Western "Wailing" Wall: To enter the Western Wall Plaza, you walk through a corridor in the Old City, through a security checkpoint, and finally out into the Plaza. The Wall is partitioned into a HUGE male side, where I'm told you must put on a kippa before entering, and a tiny female side. Prayer books are available upon entry, and many people sit down and pray at the chairs set up directly in front. I didn't put a prayer into a crack, but I did touch the Wall itself.
Church of the Holy Sepulchre: I had very mixed feelings about my experience at the Church of the Holy Sepulchre. An enormous building has been erected over the site of the last few Stations of the Cross, so it's a bit difficult to get a feel for any real historical value here.
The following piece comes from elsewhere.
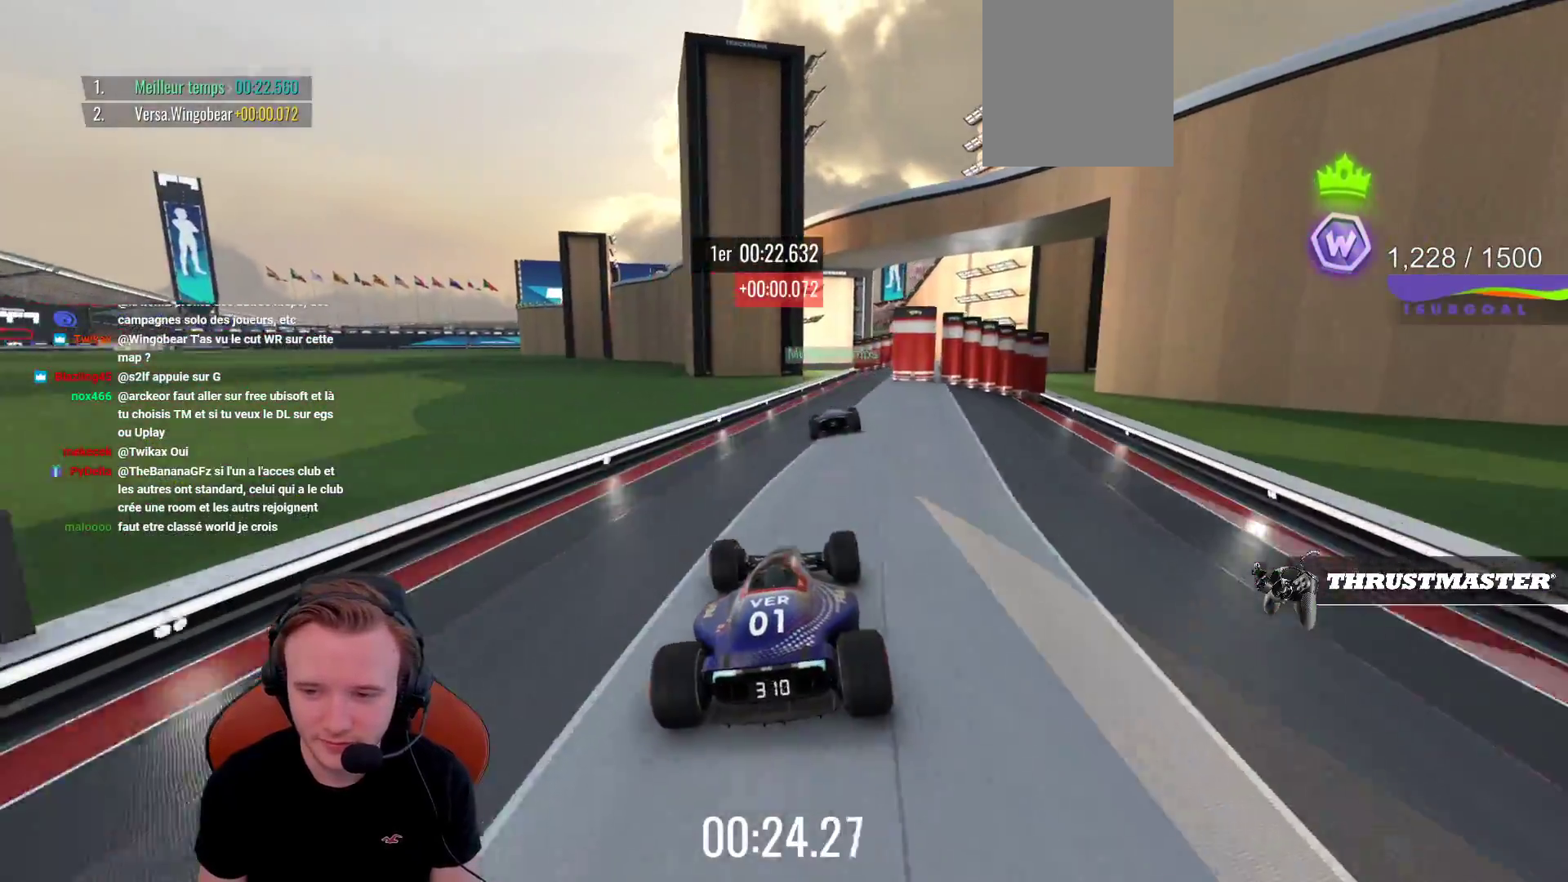
{"buttons": ["CROSS"], "left_stick": "center", "events": [[50, "left_stick", "center"], [217, "left_stick", "right"], [367, "left_stick", "center"]]}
Overall, I was a bit disappointed with the lack of religiosity that I felt, but I was very impressed at the historical significance of everything.
Yad Vashem: After lunch, we went to Yad Vashem, the Holocaust museum. The most interesting part of this building is its structure - it's set up as a long hallway with barricades down the center so that you are forced to enter each and every room in order to make your way out of the building. The childrens' memorial nearly brought tears to my eyes - very tastefully done. A pitch-black room with mirrors all around you, and a large column with candles in the middle that are reflected in the 360˚ mirrors. A recorded voice simply recites the names, ages and countries of all 6 million (!) children who died. Very powerful.
Lifta: To balance Yad Vashem, we also went to Lifta, a Palestinian city just outside of Jerusalem that was abandoned after the Israelis took control of its water supply. Then, on to Bethlehem.